(Records from a data source)

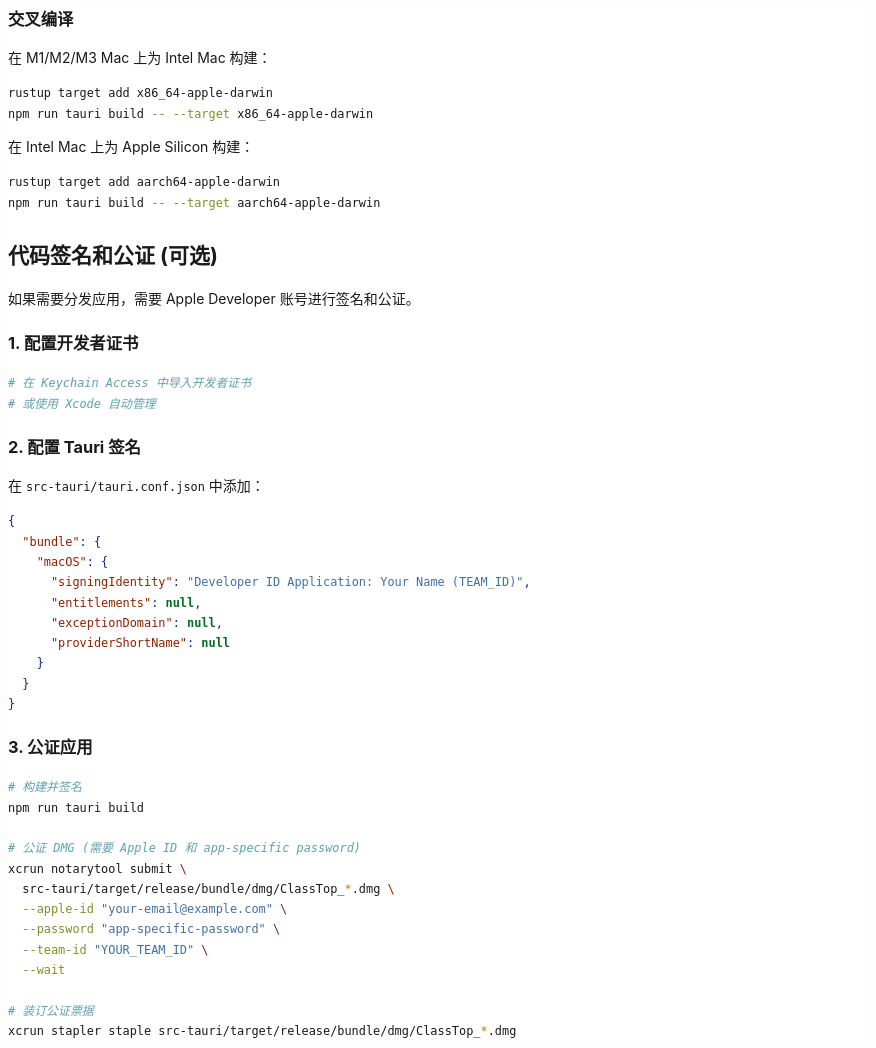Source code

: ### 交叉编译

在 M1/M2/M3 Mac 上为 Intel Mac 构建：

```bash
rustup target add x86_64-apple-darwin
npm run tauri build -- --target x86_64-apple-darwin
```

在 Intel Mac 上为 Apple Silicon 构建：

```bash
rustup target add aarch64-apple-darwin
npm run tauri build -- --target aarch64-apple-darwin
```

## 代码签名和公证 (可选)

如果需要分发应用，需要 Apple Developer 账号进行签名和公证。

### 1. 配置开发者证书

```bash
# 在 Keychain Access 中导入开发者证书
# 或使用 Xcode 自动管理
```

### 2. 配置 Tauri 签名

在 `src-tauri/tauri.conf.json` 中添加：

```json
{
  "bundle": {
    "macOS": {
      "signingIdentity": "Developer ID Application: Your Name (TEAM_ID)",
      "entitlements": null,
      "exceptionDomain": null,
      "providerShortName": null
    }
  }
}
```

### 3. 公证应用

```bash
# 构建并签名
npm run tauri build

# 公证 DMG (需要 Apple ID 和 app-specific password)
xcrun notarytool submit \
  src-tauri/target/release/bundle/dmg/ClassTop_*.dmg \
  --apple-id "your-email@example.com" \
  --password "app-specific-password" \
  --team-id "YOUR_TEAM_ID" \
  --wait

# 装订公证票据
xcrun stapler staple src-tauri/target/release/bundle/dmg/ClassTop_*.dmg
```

--

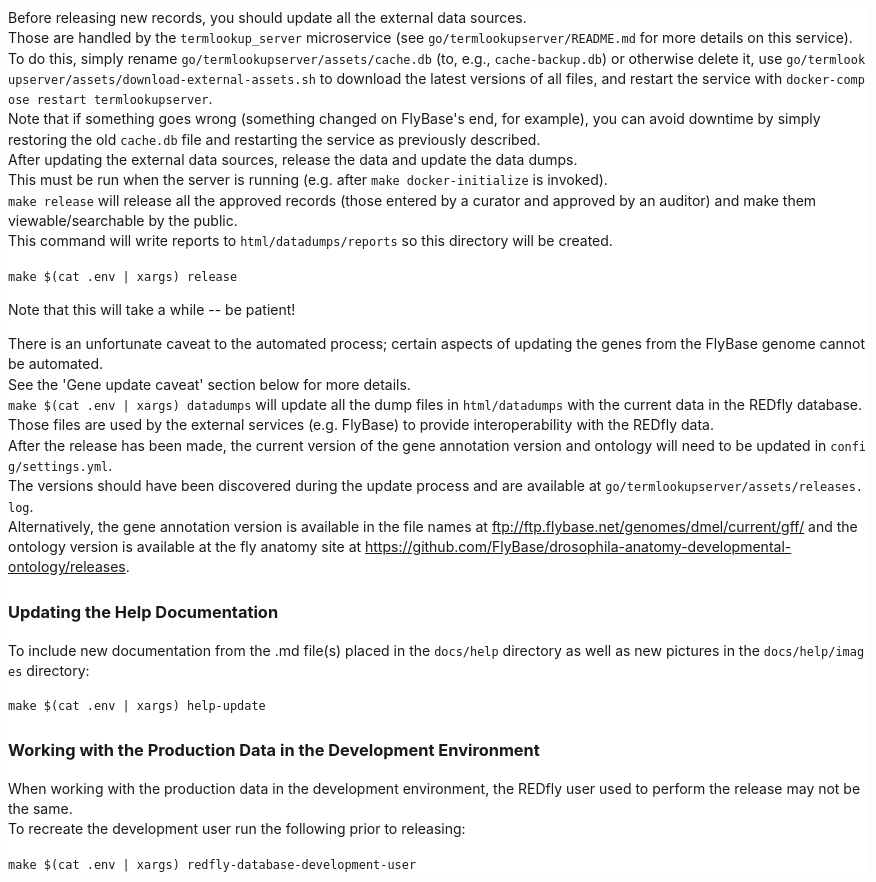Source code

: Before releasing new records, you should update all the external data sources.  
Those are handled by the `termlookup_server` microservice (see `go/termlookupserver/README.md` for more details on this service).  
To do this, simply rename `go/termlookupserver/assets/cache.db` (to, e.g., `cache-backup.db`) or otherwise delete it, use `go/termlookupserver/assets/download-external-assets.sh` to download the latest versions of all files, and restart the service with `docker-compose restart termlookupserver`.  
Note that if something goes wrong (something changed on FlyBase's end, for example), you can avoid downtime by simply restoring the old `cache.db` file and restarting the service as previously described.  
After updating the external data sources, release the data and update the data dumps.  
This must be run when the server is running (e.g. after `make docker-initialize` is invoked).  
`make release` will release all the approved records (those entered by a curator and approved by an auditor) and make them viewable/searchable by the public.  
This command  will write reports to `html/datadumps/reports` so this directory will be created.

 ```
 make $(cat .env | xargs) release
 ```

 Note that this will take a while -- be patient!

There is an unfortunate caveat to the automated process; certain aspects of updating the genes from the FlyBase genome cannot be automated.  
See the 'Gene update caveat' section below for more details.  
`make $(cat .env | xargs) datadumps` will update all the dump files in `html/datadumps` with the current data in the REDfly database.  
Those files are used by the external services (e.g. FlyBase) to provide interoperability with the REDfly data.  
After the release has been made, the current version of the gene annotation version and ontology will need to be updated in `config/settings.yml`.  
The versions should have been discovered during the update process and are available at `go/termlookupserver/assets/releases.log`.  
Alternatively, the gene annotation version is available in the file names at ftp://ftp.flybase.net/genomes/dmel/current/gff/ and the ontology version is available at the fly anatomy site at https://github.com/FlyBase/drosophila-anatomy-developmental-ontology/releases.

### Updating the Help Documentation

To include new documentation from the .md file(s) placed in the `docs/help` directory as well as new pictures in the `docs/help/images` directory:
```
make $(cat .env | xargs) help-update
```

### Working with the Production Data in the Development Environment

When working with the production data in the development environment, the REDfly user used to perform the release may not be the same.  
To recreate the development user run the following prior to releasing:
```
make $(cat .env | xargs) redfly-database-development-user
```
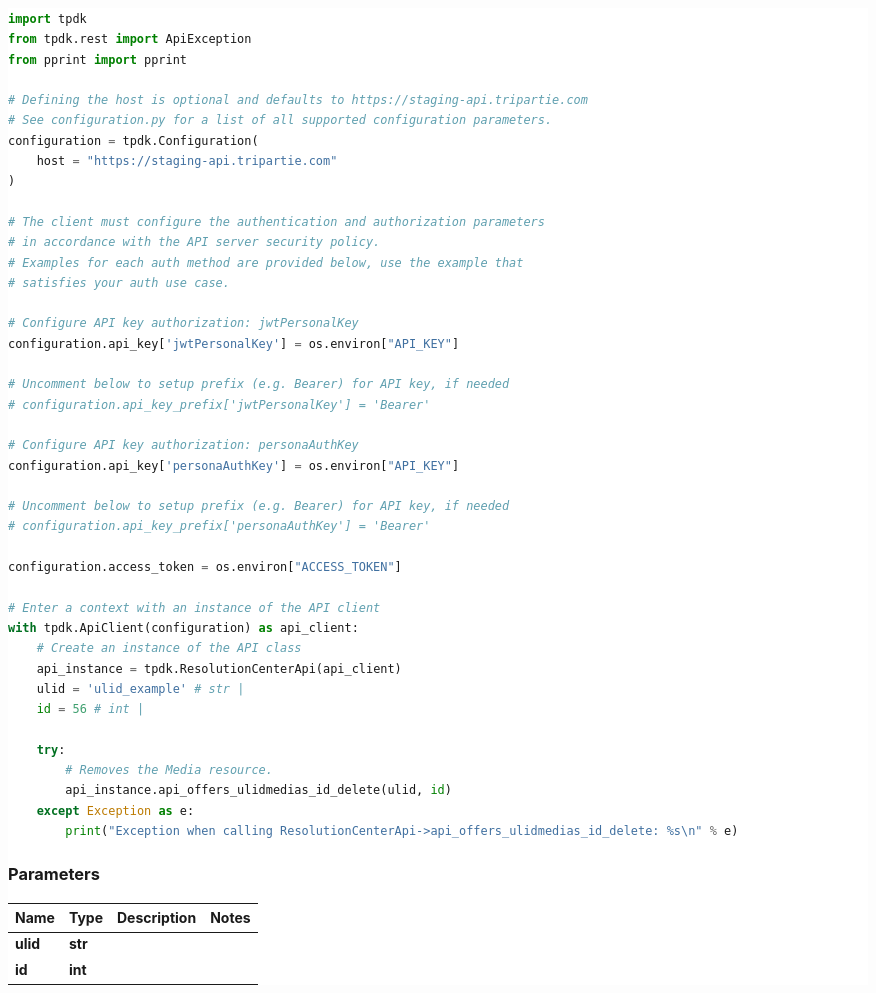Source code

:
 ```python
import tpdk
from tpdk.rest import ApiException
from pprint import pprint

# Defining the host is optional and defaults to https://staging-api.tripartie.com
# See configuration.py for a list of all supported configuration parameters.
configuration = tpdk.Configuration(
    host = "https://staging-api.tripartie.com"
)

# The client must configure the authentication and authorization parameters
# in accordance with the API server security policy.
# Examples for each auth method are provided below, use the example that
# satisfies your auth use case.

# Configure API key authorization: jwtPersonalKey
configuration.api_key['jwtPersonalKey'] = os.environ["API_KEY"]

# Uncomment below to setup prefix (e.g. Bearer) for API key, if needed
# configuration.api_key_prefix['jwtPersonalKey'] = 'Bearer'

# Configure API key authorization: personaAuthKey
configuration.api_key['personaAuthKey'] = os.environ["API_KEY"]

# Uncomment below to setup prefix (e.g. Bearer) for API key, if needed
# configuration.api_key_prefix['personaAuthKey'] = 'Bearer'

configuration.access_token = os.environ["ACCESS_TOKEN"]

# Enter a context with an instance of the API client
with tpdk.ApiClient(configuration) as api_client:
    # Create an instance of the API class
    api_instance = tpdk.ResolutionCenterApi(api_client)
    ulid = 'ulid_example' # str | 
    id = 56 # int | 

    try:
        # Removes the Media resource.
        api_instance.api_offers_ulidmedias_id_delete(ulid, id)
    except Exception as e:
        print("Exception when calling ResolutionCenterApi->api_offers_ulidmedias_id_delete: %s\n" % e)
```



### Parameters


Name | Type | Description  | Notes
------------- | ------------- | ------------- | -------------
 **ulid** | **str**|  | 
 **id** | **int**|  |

■ **Exercise objective**
Copy out every line of the data that includes the word "Intel".

■ **Response area**
在 M1/M2/M3 Mac 上为 Intel Mac 构建：
在 Intel Mac 上为 Apple Silicon 构建：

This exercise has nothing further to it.